Building a Transistor from a Molecule and a Few Atoms

Physicists observe single-molecule conductance behavior that could be important for future device technologies as well as for fundamental studies of electron transport in molecular nanostructures.

news | September 14, 2015

On July 15, Nature Physics published a paper “Gating a single-molecule transistor with individual atoms” demonstrating transistor action in a single molecule that is markedly different from the conventionally expected behavior. We have asked one of the authors of this research, Dr. Stefan Fölsch from Paul-Drude-Institut für Festkörperelektronik, to comment on this work.

The Study

Transistors, regardless of their size, have a channel region between two external contacts and an electrical gate electrode to modulate the current flow through the channel. In atomic-scale transistors, this current is extremely sensitive to single electrons hopping via discrete energy levels. Single-electron transport in molecular transistors has been previously studied by a number of research teams using top-down approaches, such as lithography and break junctions. But atomically precise control of the gate – which is crucial to transistor action at the smallest size scales – is not possible with these approaches.

Combination of nanotechnology and scanning tunneling microscopy offers the prospect of dramatically improving data storage
In our laboratory at the Paul-Drude-Institut, we used a highly stable scanning tunneling microscope (STM) operated at a temperature of 5 K to build a transistor consisting of a single phthalocyanine molecule and positively charged indium atoms, positioning them with the STM tip on the surface of an indium arsenide (InAs) crystal. Our collaborator Kiyoshi Kanisawa, a physicist at the NTT Basic Research Laboratories in Japan, used the growth technique of molecular beam epitaxy to prepare the InAs surface. Subsequently, the STM approach allowed us to assemble electrical gates from the +1 charged indium atoms with atomic precision and, then, to place the molecule at various desired positions close to the gates. Importantly, the molecule is only weakly bound to the InAs template. For this reason, when we bring the STM tip very close to the molecule and apply a bias voltage to the tip-sample junction, single electrons can tunnel between template and tip by hopping via nearly unperturbed molecular orbitals. This effect is similar to the working principle of a quantum dot gated by an external electrode. In our case, the charged atoms nearby provide the electrostatic gate potential that regulates the electron flow and the charge state of the molecule.

**Written task A**
Please repeat the lines in the records below, from the line with "しかも受講生満足度は95％以上です。" up to and including the line with "Pleťové krémy", and leave the pictures out of your answer.

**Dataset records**
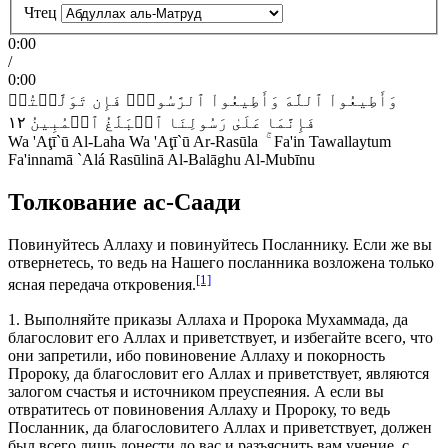
Чтец
0:00
/
0:00
وَأَطِيعُواْ
ٱللَّهَ
وَأَطِيعُواْ
ٱلرَّسُولَۚ
فَإِن
تَوَلَّيۡتُمۡ
١٢
ٱلۡمُبِينُ
ٱلۡبَلَٰغُ
رَسُولِنَا
عَلَىٰ
فَإِنَّمَا
Wa 'Aţī`ū Al-Laha Wa 'Aţī`ū Ar-Rasūla ۚ Fa'in Tawallaytum
Fa'innamā `Alá Rasūlinā Al-Balāghu Al-Mubīnu
Толкование ас-Саади
Повинуйтесь Аллаху и повинуйтесь Посланнику. Если же вы
отвернетесь, то ведь на Нашего посланника возложена только
[1]
ясная передача откровения.
1.
Выполняйте приказы Аллаха и Пророка Мухаммада, да
благословит его Аллах и приветствует, и избегайте всего, что
они запретили, ибо повиновение Аллаху и покорность
Пророку, да благословит его Аллах и приветствует, являются
залогом счастья и источником преуспеяния. А если вы
отвратитесь от повиновения Аллаху и Пророку, то ведь
Посланник, да благословит
его Аллах и приветствует, должен
был всего лишь донести до вас и разъяснить вам учение, с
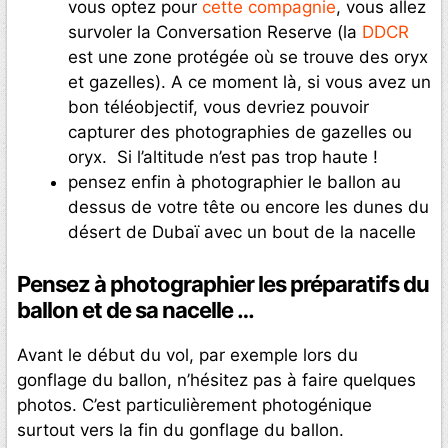
vous optez pour
cette compagnie
, vous allez
survoler la Conversation Reserve (la
DDCR
est une zone protégée où se trouve des oryx
et gazelles). A ce moment là, si vous avez un
bon téléobjectif, vous devriez pouvoir
capturer des photographies de gazelles ou
oryx. Si l’altitude n’est pas trop haute !
pensez enfin à photographier le ballon au
dessus de votre tête ou encore les dunes du
désert de Dubaï avec un bout de la nacelle
Pensez à photographier les préparatifs du
ballon et de sa nacelle …
Avant le début du vol, par exemple lors du
gonflage du ballon, n’hésitez pas à faire quelques
photos. C’est particulièrement photogénique
surtout vers la fin du gonflage du ballon.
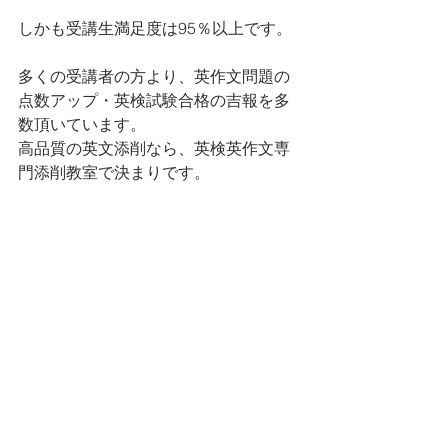
しかも受講生満足度は95％以上です。
多くの受講者の方より、英作文問題の
点数アップ・英検試験合格の吉報を多
数頂いています。
高品質の英文添削なら、英検英作文専
門添削教室で決まりです。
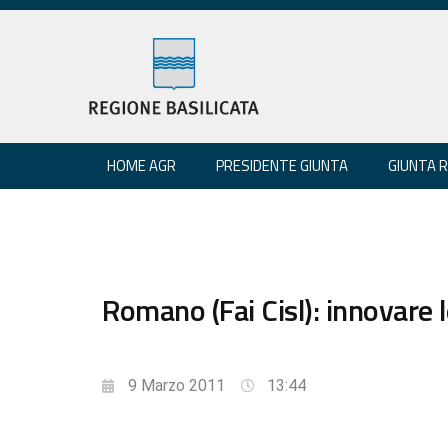
HOME AGR
PRESIDENTE GIUNTA
GIUNTA 
Romano (Fai Cisl): innovare le
9 Marzo 2011
13:44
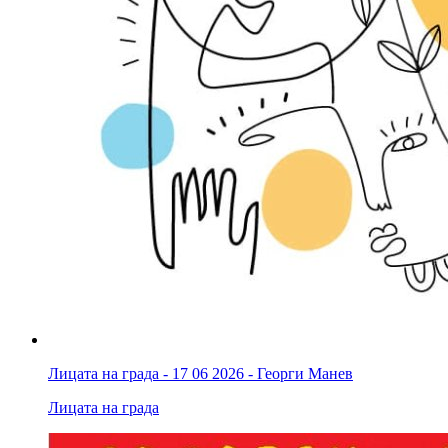
Лицата на града - 17 06 2026 - Георги Манев
Лицата на града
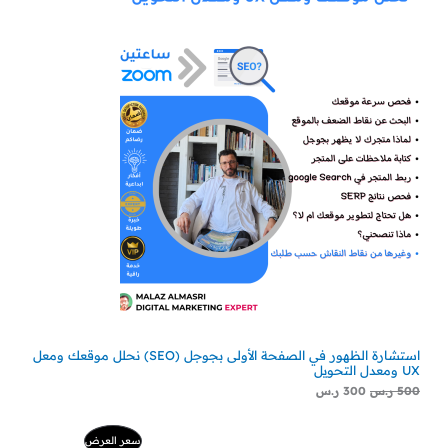
استشارة الظهور في الصفحة الأولى بجوجل (SEO) نحلل موقعك ومعل
UX ومعدل التحويل
500
ر.س
300
ر.س
السعر
السعر
منتج
سعر العرض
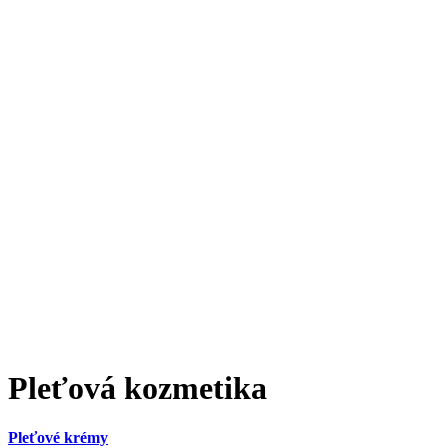
Pleťová kozmetika
Pleťové krémy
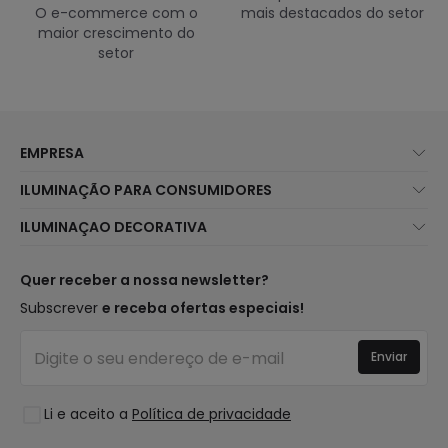
O e-commerce com o
mais destacados do setor
maior crescimento do
setor
EMPRESA
Sobre Nós
ILUMINAÇÃO PARA CONSUMIDORES
Atendimento ao Cliente
Novidades Iluminação
ILUMINAÇAO DECORATIVA
Métodos de Envio
Marcas
Novidades Candeeiros
Métodos de Pagamento
Tipos de Caps
Tendências
Quer receber a nossa newsletter?
É Profissional?
Calculadora
Marcas de Decoração Premium
Subscrever
e receba ofertas especiais!
Perguntas Frequentes (FAQ)
Orçamentos
Novidades em Decoração
Iniciar sessão
Iluminação para empresas
Enviar
Espaços
Liquidação OutLED
Estilos
Li e aceito a
Política de privacidade
Coleções
LoveYouGreen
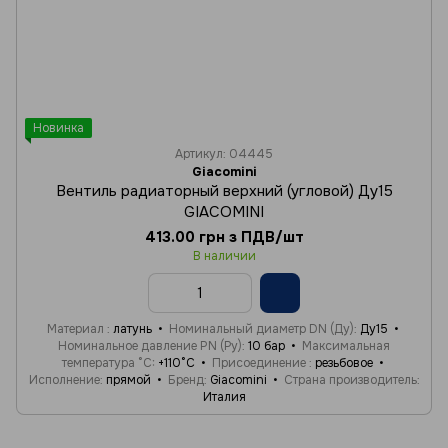
Новинка
Артикул: 04445
Giacomini
Вентиль радиаторный верхний (угловой) Ду15
GIACOMINI
413.00 грн з ПДВ/шт
В наличии
Материал
латунь
Номинальный диаметр DN (Ду)
Ду15
Номинальное давление PN (Ру)
10 бар
Максимальная
температура °C
+110°C
Присоединение
резьбовое
Исполнение
прямой
Бренд
Giacomini
Страна производитель
Италия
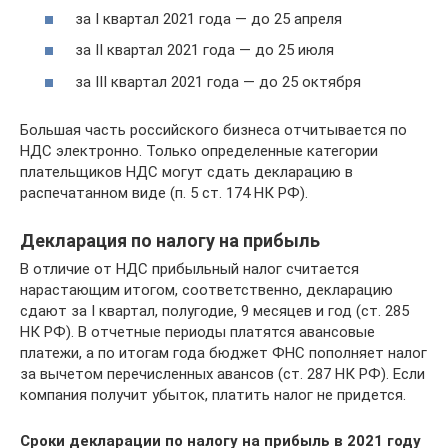
за I квартал 2021 года — до 25 апреля
за II квартал 2021 года — до 25 июля
за III квартал 2021 года — до 25 октября
Большая часть российского бизнеса отчитывается по
НДС электронно. Только определенные категории
плательщиков НДС могут сдать декларацию в
распечатанном виде (п. 5 ст. 174 НК РФ).
Декларация по налогу на прибыль
В отличие от НДС прибыльный налог считается
нарастающим итогом, соответственно, декларацию
сдают за I квартал, полугодие, 9 месяцев и год (ст. 285
НК РФ). В отчетные периоды платятся авансовые
платежи, а по итогам года бюджет ФНС пополняет налог
за вычетом перечисленных авансов (ст. 287 НК РФ). Если
компания получит убыток, платить налог не придется.
Сроки декларации по налогу на прибыль в 2021 году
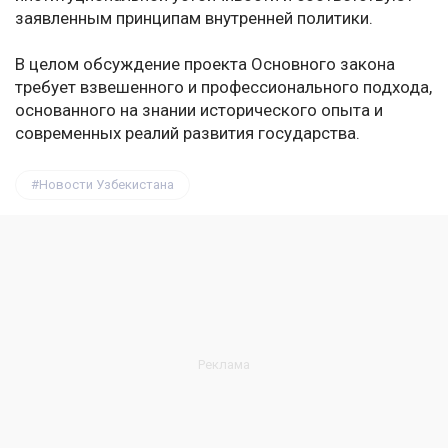
заявленным принципам внутренней политики.
В целом обсуждение проекта Основного закона
требует взвешенного и профессионального подхода,
основанного на знании исторического опыта и
современных реалий развития государства.
Новости Узбекистана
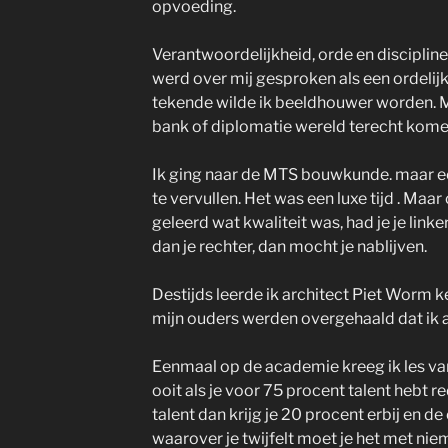
opvoeding.
Verantwoordelijkheid, orde en discipli
werd over mij gesproken als een ordelij
tekende wilde ik beeldhouwer worden. Mij
bank of diplomatie wereld terecht kome
Ik ging naar de MTS bouwkunde. maar eer
te vervullen. Het was een luxe tijd . Maar
geleerd wat kwaliteit was, had je je li
dan je rechter, dan mocht je nablijven.
Destijds leerde ik architect Piet Worm k
mijn ouders werden overgehaald dat ik a
Eenmaal op de academie kreeg ik les van 
ooit als je voor 75 procent talent hebt re
talent dan krijg je 20 procent erbij en 
waarover je twijfelt moet je het met nie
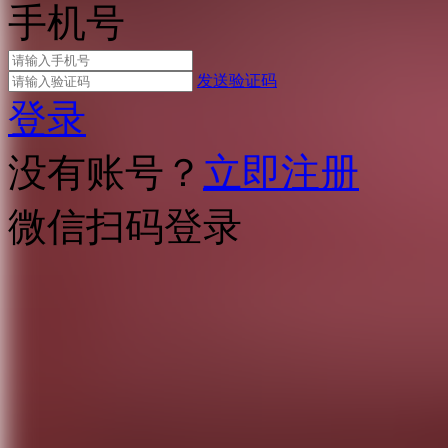
手机号
发送验证码
登录
没有账号？
立即注册
微信扫码登录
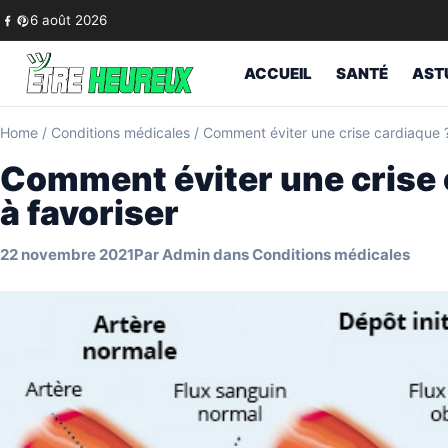
Skip to content
6 août 2026
ACCUEIL
SANTÉ
AST
Home
/
Conditions médicales
/
Comment éviter une crise cardiaque ?
Comment éviter une crise 
à favoriser
22 novembre 2021
Par
Admin
dans
Conditions médicales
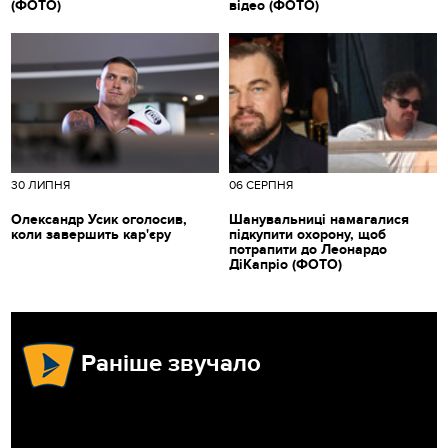
(ФОТО)
відео (ФОТО)
30 ЛИПНЯ
06 СЕРПНЯ
Олександр Усик оголосив,
Шанувальниці намагалися
коли завершить кар'єру
підкупити охорону, щоб
потрапити до Леонардо
ДіКапріо (ФОТО)
Раніше звучало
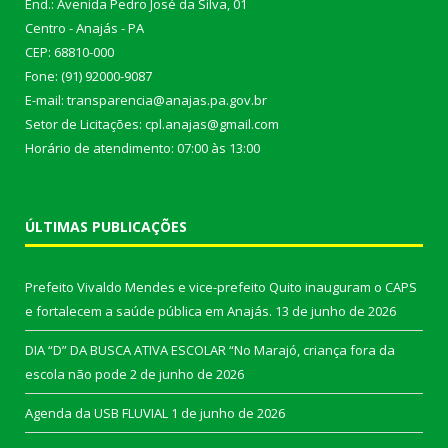
End.: Avenida Pedro José da Silva, 01
Centro - Anajás - PA
CEP: 68810-000
Fone: (91) 92000-9087
E-mail: transparencia@anajas.pa.gov.br
Setor de Licitações: cpl.anajas@gmail.com
Horário de atendimento: 07:00 às 13:00
ÚLTIMAS PUBLICAÇÕES
Prefeito Vivaldo Mendes e vice-prefeito Quito inauguram o CAPS
e fortalecem a saúde pública em Anajás.
13 de junho de 2026
DIA “D” DA BUSCA ATIVA ESCOLAR “No Marajó, criança fora da
escola não pode
2 de junho de 2026
Agenda da USB FLUVIAL
1 de junho de 2026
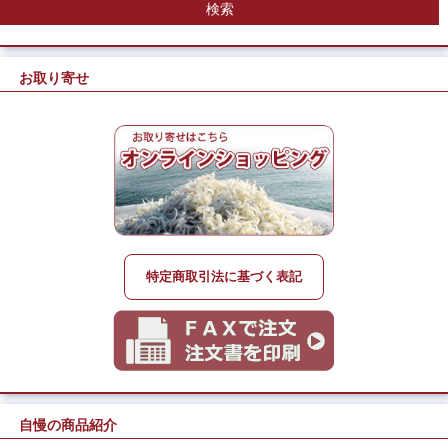
お取り寄せ
特定商取引法に基づく表記
自慢の商品紹介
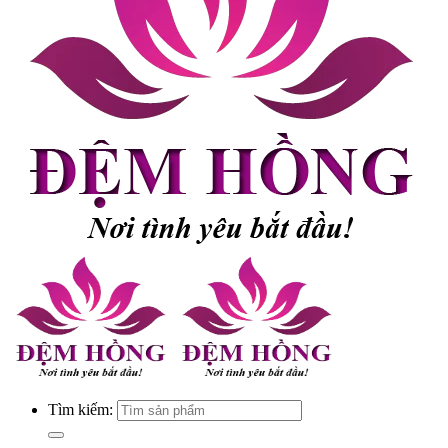
Tìm kiếm:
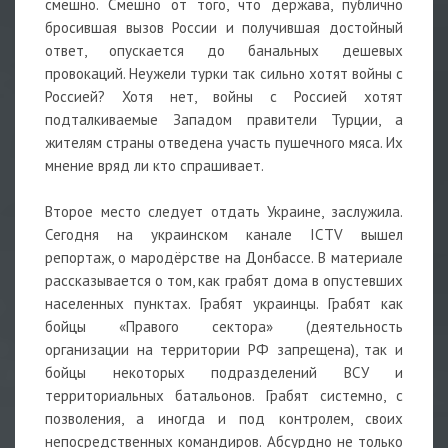
смешно. Смешно от того, что держава, публично
бросившая вызов России и получившая достойный
ответ, опускается до банальных дешевых
провокаций. Неужели турки так сильно хотят войны с
Россией? Хотя нет, войны с Россией хотят
подталкиваемые Западом правители Турции, а
жителям страны отведена участь пушечного мяса. Их
мнение вряд ли кто спрашивает.
Второе место следует отдать Украине, заслужила.
Сегодня на украинском канале ICTV вышел
репортаж, о мародёрстве на Донбассе. В материале
рассказывается о том, как грабят дома в опустевших
населенных пунктах. Грабят украинцы. Грабят как
бойцы «Правого сектора» (деятельность
организации на территории РФ запрещена), так и
бойцы некоторых подразделений ВСУ и
территориальных батальонов. Грабят системно, с
позволения, а иногда и под контролем, своих
непосредственных командиров. Абсурдно не только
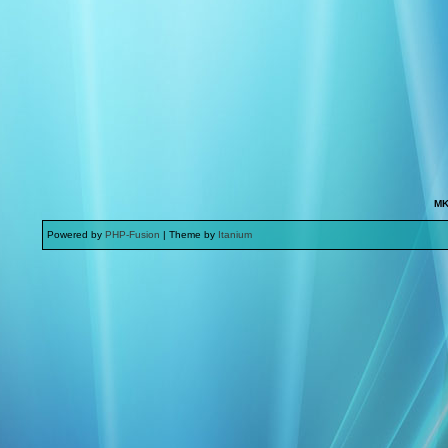
MK
Powered by
PHP-Fusion
| Theme by
Itanium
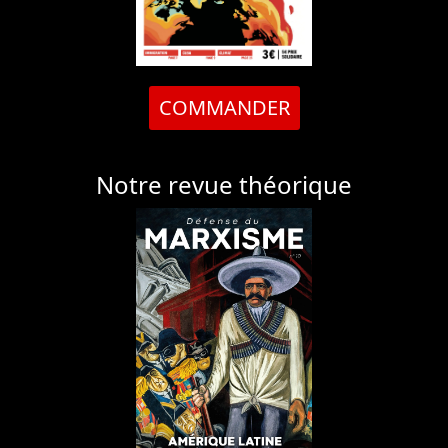
COMMANDER
Notre revue théorique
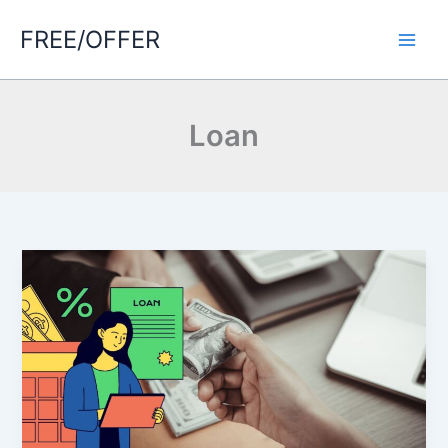
Skip
FREE/OFFER
to
Main
content
Men
Loan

**Written task B**
Copy the part of the single-molecule transistor article above from "Physicists observe single-molecule" up to and including "in molecular nanostructures.".

**Task answer A**
しかも受講生満足度は95％以上です。
多くの受講者の方より、英作文問題の
点数アップ・英検試験合格の吉報を多
数頂いています。
高品質の英文添削なら、英検英作文専
門添削教室で決まりです。
HOME AGR
PRESIDENTE GIUNTA
GIUNTA 
Romano (Fai Cisl): innovare le
9 Marzo 2011
13:44
Лицата на града - 17 06 2026 - Георги Манев
Лицата на града
استشارة الظهور في الصفحة الأولى بجوجل (SEO) نحلل موقعك ومعل
UX ومعدل التحويل
500
ر.س
300
ر.س
السعر
السعر
منتج
سعر العرض
Pleťová kozmetika
Pleťové krémy

**Task answer B**
Physicists observe single-molecule conductance behavior that could be important for future device technologies as well as for fundamental studies of electron transport in molecular nanostructures.